En bref, il était au plus bas lorsque sa route croisa celle d’Hoani. L’entente entre leur deux groupes avait été plutôt tendue, et ils n’étaient pas restés en contact très longtemps. De toute façon à cette époque, la priorité était de penser avant tout aux siens, si bien que le reste passait au second plan. Hoani ?! C’est la seule réponse qui lui vient à l’esprit, tant il est surpris de la revoir. Depuis son arrivée à New Eden, il n’a pas retrouvé le moindre visage connu, hormis celui de son frère jumeau. Tout son groupe avait péri sur la route, si bien que Mia et lui étaient les derniers survivants. Les seuls. Oui, oui… Je me souviens…

Les souvenirs douloureux refont un peu trop surface à son goût, et il ne tient pas à perdre plus le contrôle de lui même: alors après un long instant de silence, il se redresse et regarde de nouveau la femme face à lui, avant de reprendre la parole. Moi non plus. Encore moins ici... De toute façon, il s’attendait à retrouver personne en arrivant à Walla Walla, même pas son frère, dont il avait perdu toute trace depuis le début de l’épidémie. Pendant ce temps, Mia assiste à toute la scène, comprenant désormais pourquoi elle a souvent eu l’impression de déjà connaître Hoani… et pourquoi elle lui a toujours parue rassurante. Elle vient à côté de son père, venant dans ses bras.

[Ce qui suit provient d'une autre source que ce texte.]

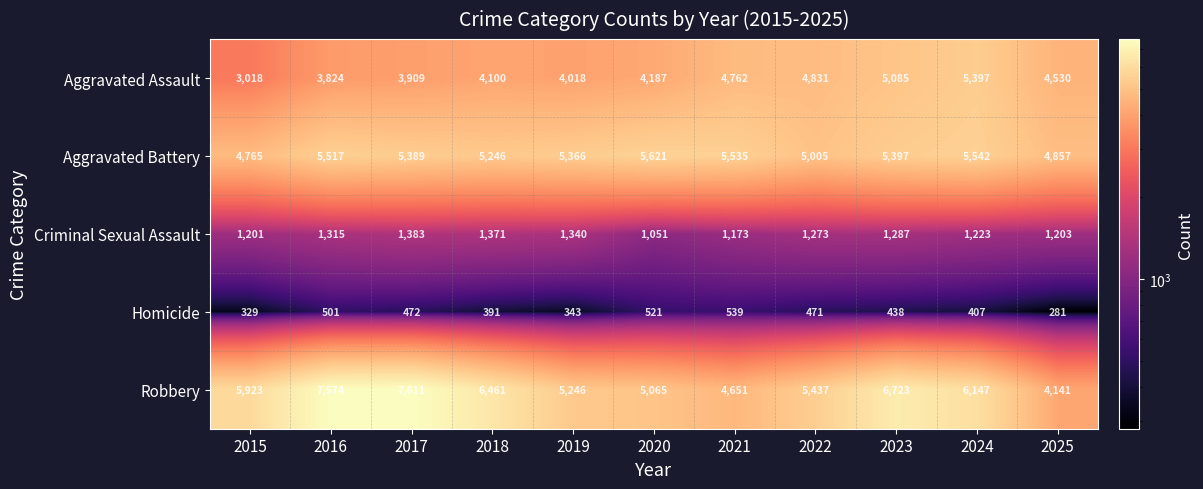

Between 2017 and 2020, which series saw the biggest shift?

Robbery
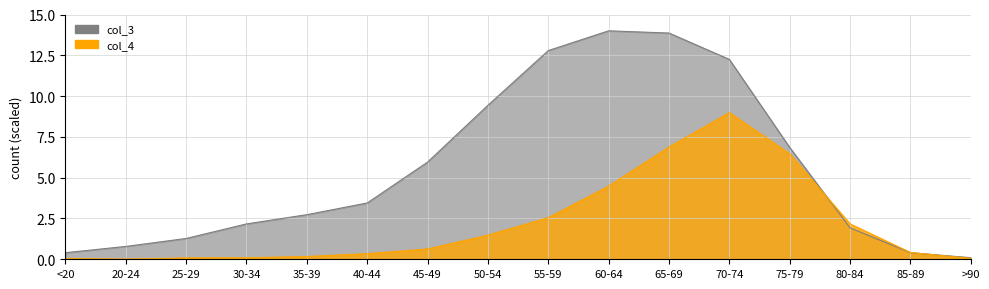

Between which two adjacent categories do col_3 and col_4 first intersect?

75-79 and 80-84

Papa, ça va ? Il la serre brièvement contre elle: merde, il a oublié que sa fille est particulièrement douée pour savoir quand il ne va pas très bien. Tout va bien, lui répond-il en esquissant un sourire. Il refuse que quiconque le voit déstabilisé, troublé. Chamboulé. Rentre à la maison, s'il te plait. Je dois… parler avec Hoani. Ne m’attends pas pour le repas. Et sois prudente. Mia se contente d’hocher de la tête: elle n’est pas du genre à discuter les demandes de son père. Elle dit au revoir à Hoani et file, non sans leur jeter un dernier coup d’œil. Elijah la suit un instant du regard, avant de se reconcentrer sur la jeune femme face à lui.

Elle a l’air… changée. Il ne sait pas ce qu’il lui est arrivé, depuis la dernière fois qu’ils se sont vus: mais une chose est sûre, elle n’a pas dû être épargnée par la survie à l’extérieur… Ou même en étant à New Eden. Il faut être aveugle pour ne pas se rendre compte du traitement réservé aux femmes, et soudainement, il se demande comment elle a pu atterrir ici. Du peu dont il se souvient… Elle a un caractère fort. Difficile donc de croire qu’elle soit venue de son plein gré. Que… Beaucoup de questions lui viennent en tête, mais il est incapable d’en poser la moindre.